* _Record extracts_:
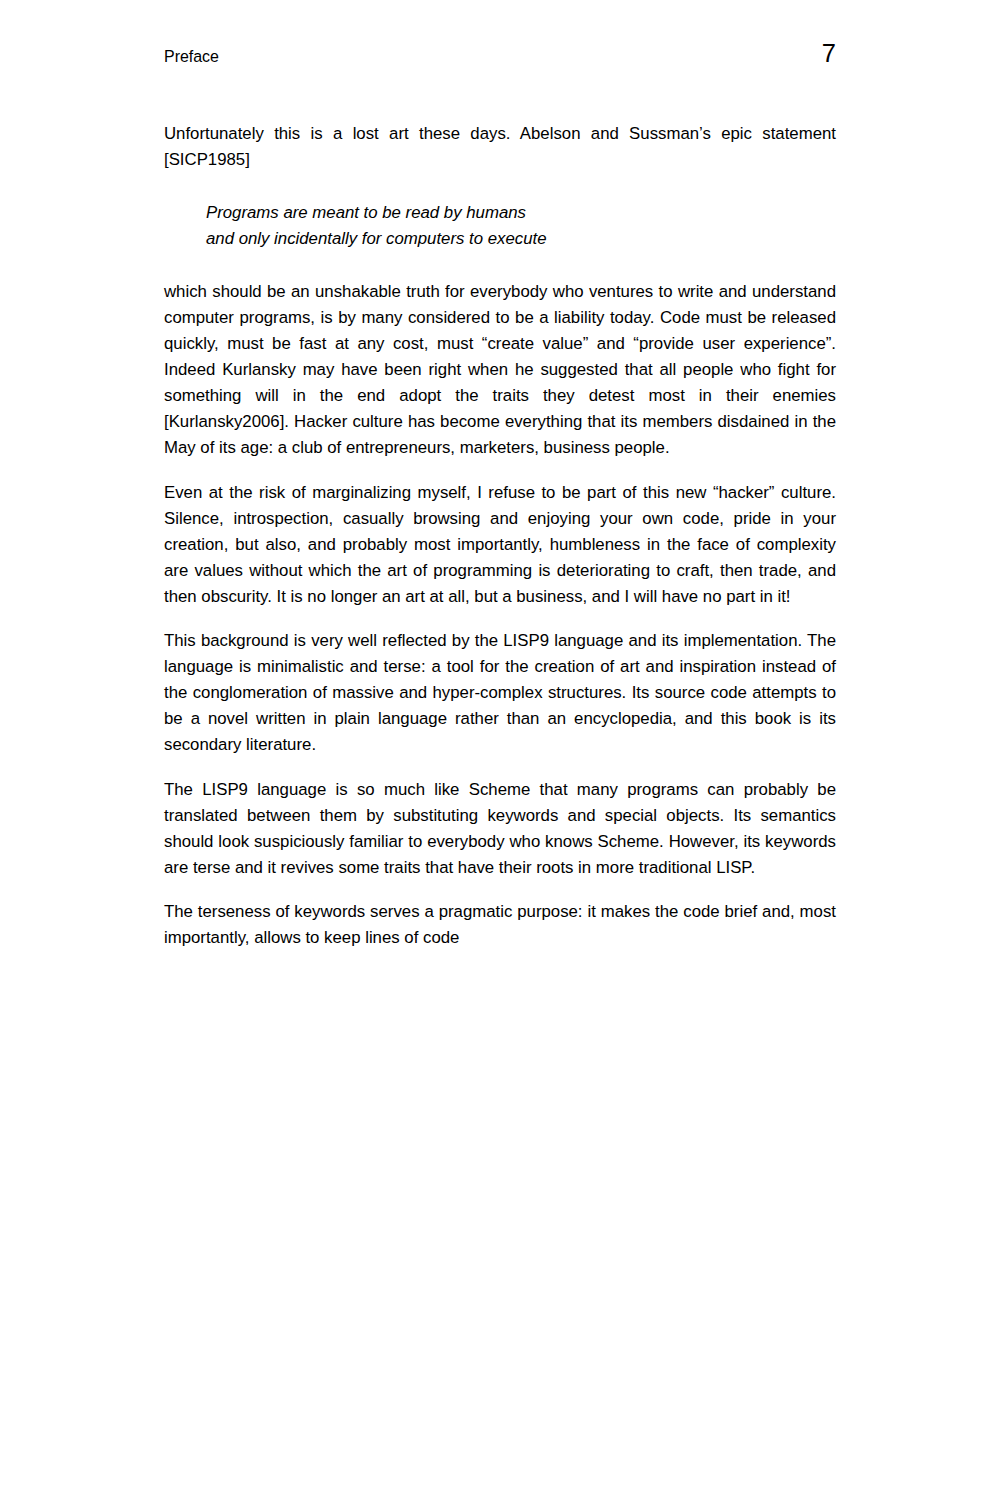Preface 7
Unfortunately this is a lost art these days. Abelson and Sussman’s epic statement [SICP1985]
Programs are meant to be read by humans
and only incidentally for computers to execute
which should be an unshakable truth for everybody who ventures to write and understand computer programs, is by many considered to be a liability today. Code must be released quickly, must be fast at any cost, must “create value” and “provide user experience”. Indeed Kurlansky may have been right when he suggested that all people who fight for something will in the end adopt the traits they detest most in their enemies [Kurlansky2006]. Hacker culture has become everything that its members disdained in the May of its age: a club of entrepreneurs, marketers, business people.
Even at the risk of marginalizing myself, I refuse to be part of this new “hacker” culture. Silence, introspection, casually browsing and enjoying your own code, pride in your creation, but also, and probably most importantly, humbleness in the face of complexity are values without which the art of programming is deteriorating to craft, then trade, and then obscurity. It is no longer an art at all, but a business, and I will have no part in it!
This background is very well reflected by the LISP9 language and its implementation. The language is minimalistic and terse: a tool for the creation of art and inspiration instead of the conglomeration of massive and hyper-complex structures. Its source code attempts to be a novel written in plain language rather than an encyclopedia, and this book is its secondary literature.
The LISP9 language is so much like Scheme that many programs can probably be translated between them by substituting keywords and special objects. Its semantics should look suspiciously familiar to everybody who knows Scheme. However, its keywords are terse and it revives some traits that have their roots in more traditional LISP.
The terseness of keywords serves a pragmatic purpose: it makes the code brief and, most importantly, allows to keep lines of code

* _Your instructions_:
From the records above, retype only the lines starting at the line that contains "Unfortunately this is" and ending at the line that contains "Even at the", both included.

* _Solution_:
Unfortunately this is a lost art these days. Abelson and Sussman’s epic statement [SICP1985]
Programs are meant to be read by humans
and only incidentally for computers to execute
which should be an unshakable truth for everybody who ventures to write and understand computer programs, is by many considered to be a liability today. Code must be released quickly, must be fast at any cost, must “create value” and “provide user experience”. Indeed Kurlansky may have been right when he suggested that all people who fight for something will in the end adopt the traits they detest most in their enemies [Kurlansky2006]. Hacker culture has become everything that its members disdained in the May of its age: a club of entrepreneurs, marketers, business people.
Even at the risk of marginalizing myself, I refuse to be part of this new “hacker” culture. Silence, introspection, casually browsing and enjoying your own code, pride in your creation, but also, and probably most importantly, humbleness in the face of complexity are values without which the art of programming is deteriorating to craft, then trade, and then obscurity. It is no longer an art at all, but a business, and I will have no part in it!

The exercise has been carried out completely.